We now worked inferiorly. The chorda tympani nerve had been sacrificed at this point. We continued to drill back some of the posterosuperior bony canal. We now explored the posterosuperior quadrant in more detail. There was no stapes superstructure. The cholesteatoma sac had been reflected away from the oval window niche, which, in large part, especially posteriorly, was full of granulations. We did not attempt to further remove this. The facial nerve was identified. The proximal portion of the second genu and the second genu itself were dehiscent, stimulating at 0.4 milliamps. Anterior to this, above the tensor tympani, prior to the ganglion, we were able to stimulate through bone at between 0.6 and 0.8.

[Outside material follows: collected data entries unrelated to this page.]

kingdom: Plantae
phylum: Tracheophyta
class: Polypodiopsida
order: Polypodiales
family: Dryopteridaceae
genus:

Tensor tympani tendon was cut. The remainder of the retracted cholesteatoma-involved tympanic membrane was dissected free of the mesotympanum. Completion of the circumferential canal incision was made, and circumferentially, the tympanomeatal flap was dissected down to annulus. The annulus was removed, and the entire tympanic membrane with cholesteatoma was removed. It appeared at this point that we indeed did resect the cholesteatoma completely.

We were also able to visualize completely the opening of the eustachian tube. Mucosa in the eustachian tube appeared normal. A temporalis fascia graft about 1.5 cm x 1.5 cm was harvested and pressed. A 0.041 thick piece of reinforced Silastic was carved to hopefully maintain the middle ear space with one piece of it extending into the eustachian tube, the other piece extending over the oval window niche and inferiorly, a bit into the sinus tympani.

A piece of chondral cartilage was harvested to fill the posterosuperior epitympanum and into the aditus so that neotympanic membrane would hopefully not retract back into that region. The temporalis fascia graft was placed, covering the entire middle ear cavity, extending up to the tegmen, up the remnant posterosuperior canal, completely covering the cartilage graft and also extending down onto the inferior canal and anterior canal.

A Pope Otowick was placed medially to keep the graft in position. Auricle was replaced back into its natural position. The mucoperiosteal flap was closed with interrupted 3-0 Vicryl. The postauricular incision and dermis was closed with interrupted 3-0 Vicryl and skin edges closed with running 6-0 fast-absorbing gut.

Now, examination through the ear canal confirmed proper placement of the Pope Otowick. The lateral ear canal skin was replaced behind the Pope Otowick and two additional Otowicks were placed in the ear canal, expanded with Floxin otic. Bacitracin-coated cotton ball applied at the meatus as well as bacitracin on the postauricular incision and a mastoid dressing was applied.

At this point, the tympanomastoidectomy and related procedures were concluded. The patient was awakened from general anesthesia, extubated, and brought to the recovery room breathing spontaneously, in stable condition. There were no intraoperative complications. Estimated blood loss was minimal. Specimens were middle ear pus for aerobic culture and the soft tissue and ossicles for pathologic interpretation.

Intraoperative findings were reviewed. Osteitic malleus, long process incus erosion with osteitic remnant incus, no stapes superstructure, Silastic placed in the middle ear to hopefully allow for aerated middle ear. The patient will need a second-look operation in 9 to 12 months to assess for recurrent cholesteatoma.

The patient was discharged on Levaquin, and he was also given an intraoperative dose of Levaquin, as well as discharged on Tylenol No. 3.